● What is needed
Reproduce the entries below exactly, but only from the line containing "wrist: (449, 127)" to the line containing "pinky tip: (490, 53)", inclusive.

↓

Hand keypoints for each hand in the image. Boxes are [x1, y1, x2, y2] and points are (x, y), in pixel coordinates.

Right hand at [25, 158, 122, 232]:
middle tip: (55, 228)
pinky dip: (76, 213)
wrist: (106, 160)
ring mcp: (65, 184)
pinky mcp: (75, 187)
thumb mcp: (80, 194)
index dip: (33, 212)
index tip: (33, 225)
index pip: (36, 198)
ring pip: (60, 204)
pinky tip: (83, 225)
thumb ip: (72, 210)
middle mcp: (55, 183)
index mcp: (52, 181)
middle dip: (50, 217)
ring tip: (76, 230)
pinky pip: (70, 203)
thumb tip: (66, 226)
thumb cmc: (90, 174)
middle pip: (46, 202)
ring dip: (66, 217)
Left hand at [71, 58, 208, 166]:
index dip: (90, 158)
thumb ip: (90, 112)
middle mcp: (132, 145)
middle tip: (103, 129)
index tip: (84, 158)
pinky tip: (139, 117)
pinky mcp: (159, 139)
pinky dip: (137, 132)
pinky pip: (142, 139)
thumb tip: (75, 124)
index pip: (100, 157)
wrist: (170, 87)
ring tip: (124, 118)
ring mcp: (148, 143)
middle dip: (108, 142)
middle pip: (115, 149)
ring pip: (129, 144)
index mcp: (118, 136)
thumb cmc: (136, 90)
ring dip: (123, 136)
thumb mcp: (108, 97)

↑
↓

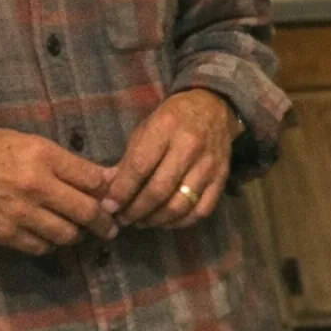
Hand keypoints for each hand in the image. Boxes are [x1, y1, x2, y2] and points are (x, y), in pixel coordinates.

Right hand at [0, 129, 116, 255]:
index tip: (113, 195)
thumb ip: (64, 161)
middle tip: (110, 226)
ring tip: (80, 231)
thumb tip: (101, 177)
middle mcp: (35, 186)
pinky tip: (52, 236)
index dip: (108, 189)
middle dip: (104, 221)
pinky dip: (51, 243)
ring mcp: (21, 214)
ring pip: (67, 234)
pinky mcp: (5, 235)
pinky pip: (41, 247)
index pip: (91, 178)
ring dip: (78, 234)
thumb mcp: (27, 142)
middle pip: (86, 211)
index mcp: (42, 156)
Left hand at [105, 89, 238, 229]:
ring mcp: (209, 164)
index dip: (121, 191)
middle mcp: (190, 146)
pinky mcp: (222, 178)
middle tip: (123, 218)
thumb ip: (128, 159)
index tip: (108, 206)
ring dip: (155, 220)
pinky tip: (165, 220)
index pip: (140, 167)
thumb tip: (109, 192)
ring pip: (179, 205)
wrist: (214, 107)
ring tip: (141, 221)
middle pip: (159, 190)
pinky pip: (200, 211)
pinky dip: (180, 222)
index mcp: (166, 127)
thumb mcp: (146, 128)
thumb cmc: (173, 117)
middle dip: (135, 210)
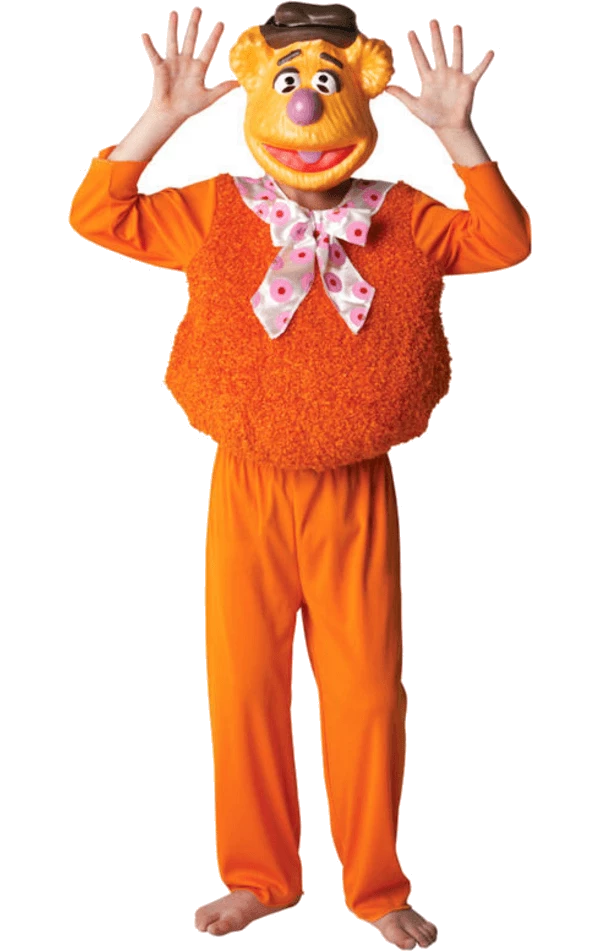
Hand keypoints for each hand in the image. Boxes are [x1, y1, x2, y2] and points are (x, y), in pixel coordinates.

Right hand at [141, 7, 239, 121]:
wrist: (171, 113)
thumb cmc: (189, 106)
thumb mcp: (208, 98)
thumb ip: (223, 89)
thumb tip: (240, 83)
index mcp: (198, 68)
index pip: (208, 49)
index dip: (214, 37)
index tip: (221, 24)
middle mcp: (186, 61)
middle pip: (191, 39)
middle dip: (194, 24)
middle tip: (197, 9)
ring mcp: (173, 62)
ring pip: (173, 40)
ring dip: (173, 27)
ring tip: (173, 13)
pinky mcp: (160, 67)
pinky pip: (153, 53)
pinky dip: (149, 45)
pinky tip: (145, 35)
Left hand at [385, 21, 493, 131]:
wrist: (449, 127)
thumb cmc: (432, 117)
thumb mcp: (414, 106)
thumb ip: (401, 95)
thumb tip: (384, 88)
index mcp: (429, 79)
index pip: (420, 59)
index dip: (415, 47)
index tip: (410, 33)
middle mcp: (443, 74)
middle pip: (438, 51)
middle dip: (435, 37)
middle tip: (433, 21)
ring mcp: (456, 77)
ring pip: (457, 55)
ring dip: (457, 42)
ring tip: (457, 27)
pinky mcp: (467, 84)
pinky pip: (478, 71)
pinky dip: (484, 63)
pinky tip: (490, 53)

↑

● Output for this task
wrist: (449, 127)
thumb cmc: (432, 117)
thumb mcp: (414, 106)
thumb ip: (401, 95)
thumb tip: (384, 88)
index mcp: (429, 79)
index pip: (420, 59)
index dip: (415, 47)
index tip: (410, 33)
middle mcp: (443, 74)
middle pip: (438, 51)
middle dip: (435, 37)
middle tip: (433, 21)
ring mcp: (456, 77)
ring pip: (457, 55)
ring dip: (457, 42)
ring tip: (457, 27)
pinky mcp: (467, 84)
pinky pip: (478, 71)
pinky dip: (484, 63)
pinky tip: (490, 53)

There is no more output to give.